Right now, you typically don’t need to pay extra for plastic bags at the grocery store.

However, if a new bill keeps moving forward, shoppers might have to.

Backers say plastic bags are littering the environment, and that is what they’re trying to avoid.

It has been an issue for some time, and some stores already take steps to reduce their plastic bag use.

Price Rite charges $0.10 for a heavy-duty plastic bag in order to cut down on bags.

Some lawmakers want stores to charge you at least $0.05 for every plastic bag used.

Stores impacted by the law would include grocery and retail stores with gross annual sales of at least $2 million.

Stores with at least 10,000 square feet of retail space, and any convenience store or food mart; places that sell milk, soda, bread, and snacks.

"It might be a good idea, people take their own bag to go grocery shopping and don’t have to take a bag from the store,” said Aphia Saechang, of New Haven.

According to data from the Citizen Campaign for the Environment, Connecticut residents use approximately 800 million to 1 billion single-use bags every year.

Supporters say having to pay a nickle will cut down on that number, while also bringing in an estimated $12 million the first year.
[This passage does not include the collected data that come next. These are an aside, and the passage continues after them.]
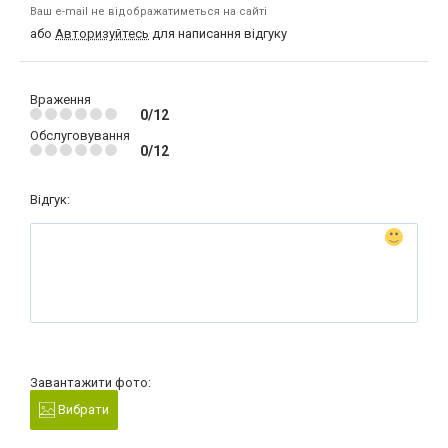
Ваш e-mail не відображатиметься на сайті
або
Авторизуйтесь
для написання відгуку
Враження
0/12
Обслуговування
0/12
Відгук:
Завантажити фото:
Вибрати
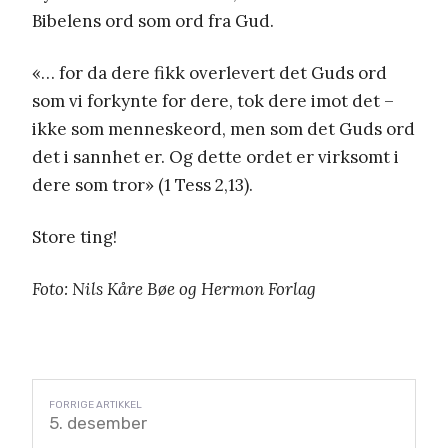
Bibelens ord som ord fra Gud.
«… for da dere fikk overlevert det Guds ord
som vi forkynte for dere, tok dere imot det –
ikke som menneskeord, men som det Guds ord
det i sannhet er. Og dette ordet er virksomt i
dere som tror» (1 Tess 2,13).
Store ting!
Foto: Nils Kåre Bøe og Hermon Forlag
5. desember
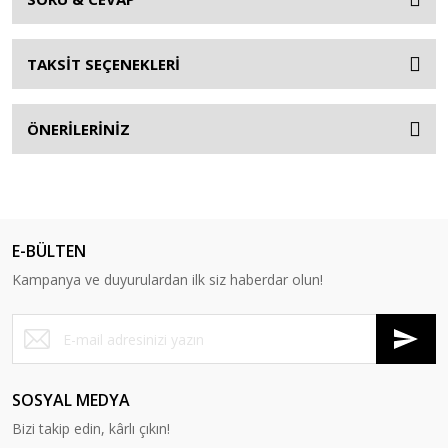
TAKSİT SEÇENEKLERİ
ÖNERİLERİNİZ
E-BÜLTEN
Kampanya ve duyurulardan ilk siz haberdar olun!
SOSYAL MEDYA
Bizi takip edin, kârlı çıkın!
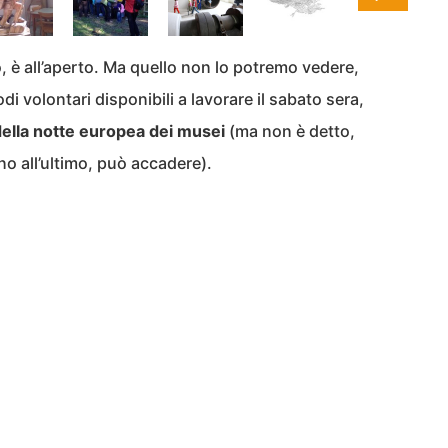
 è all’aperto. Ma quello non lo potremo vedere,
i volontari disponibili a lavorare il sabato sera,
della notte europea dei musei
(ma non è detto,
ino all’ultimo, può accadere).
That money would be used to support state parks.

Similar plastic bag bills have been pushed in the General Assembly in prior years, but didn't pass.

At a public hearing last month, opponents argued it was essentially another tax that would be passed onto customers, and hurt smaller stores.

Supporters argue, the alternative is hurting the environment.

"I think it’s a great idea, because we're just wasting plastic and you always see plastic bags flying around and I think people at stores just take more plastic bags than they actually need,” said Kyle Rosado, of Guilford.

If the bill becomes law, it would take effect Oct. 1.